EXERCISE MATERIALS section start

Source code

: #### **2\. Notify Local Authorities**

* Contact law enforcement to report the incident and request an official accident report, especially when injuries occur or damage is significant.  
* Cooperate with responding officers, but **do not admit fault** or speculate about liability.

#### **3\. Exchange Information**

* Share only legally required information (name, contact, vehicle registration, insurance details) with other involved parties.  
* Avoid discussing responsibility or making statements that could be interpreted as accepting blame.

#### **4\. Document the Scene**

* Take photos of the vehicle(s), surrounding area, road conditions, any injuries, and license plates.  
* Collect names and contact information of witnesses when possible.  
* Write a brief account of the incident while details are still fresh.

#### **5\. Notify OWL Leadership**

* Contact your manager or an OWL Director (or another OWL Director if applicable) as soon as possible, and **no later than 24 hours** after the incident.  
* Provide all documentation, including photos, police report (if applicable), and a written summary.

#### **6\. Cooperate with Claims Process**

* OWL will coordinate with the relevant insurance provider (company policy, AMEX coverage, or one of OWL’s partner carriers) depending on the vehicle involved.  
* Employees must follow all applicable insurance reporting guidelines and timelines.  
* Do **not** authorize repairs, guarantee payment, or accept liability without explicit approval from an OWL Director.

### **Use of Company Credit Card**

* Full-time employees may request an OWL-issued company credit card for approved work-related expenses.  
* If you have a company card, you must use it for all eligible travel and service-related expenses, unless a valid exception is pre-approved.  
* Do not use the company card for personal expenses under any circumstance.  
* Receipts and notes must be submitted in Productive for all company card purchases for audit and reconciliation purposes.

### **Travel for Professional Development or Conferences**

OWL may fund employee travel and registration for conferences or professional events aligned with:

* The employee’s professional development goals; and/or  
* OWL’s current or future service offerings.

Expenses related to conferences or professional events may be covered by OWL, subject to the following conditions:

EXERCISE MATERIALS section end

#### [WORK REQUEST]
Output every line of the records as a numbered list, leaving out the blank lines.

#### [WRITTEN ANSWER]
1. Source code
2. : #### **2\. Notify Local Authorities**
3. * Contact law enforcement to report the incident and request an official accident report, especially when injuries occur or damage is significant.  
4. * Cooperate with responding officers, but **do not admit fault** or speculate about liability.
5. #### **3\. Exchange Information**
6. * Share only legally required information (name, contact, vehicle registration, insurance details) with other involved parties.  
7. * Avoid discussing responsibility or making statements that could be interpreted as accepting blame.
8. #### **4\. Document the Scene**
9. * Take photos of the vehicle(s), surrounding area, road conditions, any injuries, and license plates.  
10. * Collect names and contact information of witnesses when possible.  
11. * Write a brief account of the incident while details are still fresh.
12. #### **5\. Notify OWL Leadership**
13. * Contact your manager or an OWL Director (or another OWL Director if applicable) as soon as possible, and **no later than 24 hours** after the incident.  
14. * Provide all documentation, including photos, police report (if applicable), and a written summary.
15. #### **6\. Cooperate with Claims Process**
16. * OWL will coordinate with the relevant insurance provider (company policy, AMEX coverage, or one of OWL’s partner carriers) depending on the vehicle involved.  
17. * Employees must follow all applicable insurance reporting guidelines and timelines.  
18. * Do **not** authorize repairs, guarantee payment, or accept liability without explicit approval from an OWL Director.
19. ### **Use of Company Credit Card**
20. * Full-time employees may request an OWL-issued company credit card for approved work-related expenses.  
21. * If you have a company card, you must use it for all eligible travel and service-related expenses, unless a valid exception is pre-approved.  
22. * Do not use the company card for personal expenses under any circumstance.  
23. * Receipts and notes must be submitted in Productive for all company card purchases for audit and reconciliation purposes.
24. ### **Travel for Professional Development or Conferences**
25. OWL may fund employee travel and registration for conferences or professional events aligned with:
26. * The employee’s professional development goals; and/or  
27. * OWL’s current or future service offerings.
28. Expenses related to conferences or professional events may be covered by OWL, subject to the following conditions:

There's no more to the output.